The models were firmly fixed in a vise and aligned horizontally with a spirit level. The force of 1 kg of water was attached to the attachment point of the push rod via a string. The needle was replaced by a perfectly straight steel nail that was placed between the arms of the needle holder in an identical position in all designs. It was positioned to be exactly vertically, thus allowing to measure of the displacement in the Y direction. D₂ in particular has a handedness. Thus, the measurements were carried out in both possible orientations. No differences were found. Subsequently, a second container was fixed to the nail with string. This container was slowly filled with water until the nail started to move between the arms of the needle holder. The weight of this container including the nail was measured for five repetitions for each needle holder. The nail was removed between each repetition. Fig. 3B shows the experimental setup.
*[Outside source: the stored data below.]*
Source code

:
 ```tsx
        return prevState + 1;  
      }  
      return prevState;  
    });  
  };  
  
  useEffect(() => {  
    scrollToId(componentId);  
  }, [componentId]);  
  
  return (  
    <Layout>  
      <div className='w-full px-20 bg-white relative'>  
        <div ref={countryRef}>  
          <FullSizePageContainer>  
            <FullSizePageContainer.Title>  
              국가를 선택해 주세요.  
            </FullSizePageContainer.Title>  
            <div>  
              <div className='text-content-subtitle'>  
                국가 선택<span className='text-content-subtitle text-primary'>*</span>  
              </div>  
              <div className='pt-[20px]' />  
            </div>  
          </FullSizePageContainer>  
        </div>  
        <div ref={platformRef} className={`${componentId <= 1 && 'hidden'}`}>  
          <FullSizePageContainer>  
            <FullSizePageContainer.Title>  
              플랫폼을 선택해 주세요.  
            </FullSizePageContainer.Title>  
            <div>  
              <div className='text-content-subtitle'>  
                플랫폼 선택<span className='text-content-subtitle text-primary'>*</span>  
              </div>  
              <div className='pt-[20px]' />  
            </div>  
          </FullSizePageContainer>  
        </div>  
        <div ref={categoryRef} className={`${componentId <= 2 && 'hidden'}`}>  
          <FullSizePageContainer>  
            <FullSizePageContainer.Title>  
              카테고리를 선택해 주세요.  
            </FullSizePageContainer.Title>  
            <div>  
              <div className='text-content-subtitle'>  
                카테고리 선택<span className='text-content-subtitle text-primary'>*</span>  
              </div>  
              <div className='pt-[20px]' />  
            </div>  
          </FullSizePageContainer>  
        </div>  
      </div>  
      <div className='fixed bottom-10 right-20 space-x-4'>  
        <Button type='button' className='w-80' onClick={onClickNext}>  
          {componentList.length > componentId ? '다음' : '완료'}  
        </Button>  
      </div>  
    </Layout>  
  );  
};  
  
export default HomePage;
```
SI Appendix, Table S1 provides the result of each measurement while Fig. 3C shows them in a box plot diagram (created in R). D₁ could hold an average weight of 433% compared to D₀, D₂ 394% and D₃ 336%. All these values are higher than the theoretically calculated ones (SI Appendix, Supplementary Materials 2.4–2.6). This experimental increase in performance compared to the theoretical calculations might be caused by the experimental setup, the difference in material (plastic in the prints vs. steel in the calculations), or the different friction of the steel needle and the plastic needle holder. However, all measured values are significantly higher than the calculated ones, thus showing even better performance. The measured values also show the same order of performance as the theoretically calculated ones (D₁ > D₂ > D₃).

Supplementary Material

Appendix 01 (PDF)

Movie S1.

Animation of the original needle holder design D₀ during the opening and closing process.

Movie S2.

Animation of the original needle holder design D₀ during the opening and closing process with transparent needle holder. Moveable arm in blue.

Movie S3.

Animation of the modified needle holder design D₁ during the opening and closing process.

Movie S4.

Animation of the modified needle holder design D₁ during the opening and closing process with transparent needle holder. Moveable arm in blue.

Movie S5.

Animation of the modified needle holder design D₂ during the opening and closing process.

Movie S6.

Animation of the modified needle holder design D₂ during the opening and closing process with transparent needle holder. Moveable arm in blue.

Movie S7.

Animation of the modified needle holder design D₂ during the opening and closing process seen in anterior view.

Movie S8.

Animation of the modified needle holder design D₂ during the opening and closing process seen in anterior view with transparent needle holder. Moveable arm in blue.

Movie S9.

Animation of the modified needle holder design D₃ during the opening and closing process.

Movie S10.

Animation of the modified needle holder design D₃ during the opening and closing process with transparent needle holder. Moveable arm in blue.

Data, Materials, and Software Availability

CT scans and 3D model stl. and u3d. files have been deposited in Morphobank (30) and Figshare (29), respectively.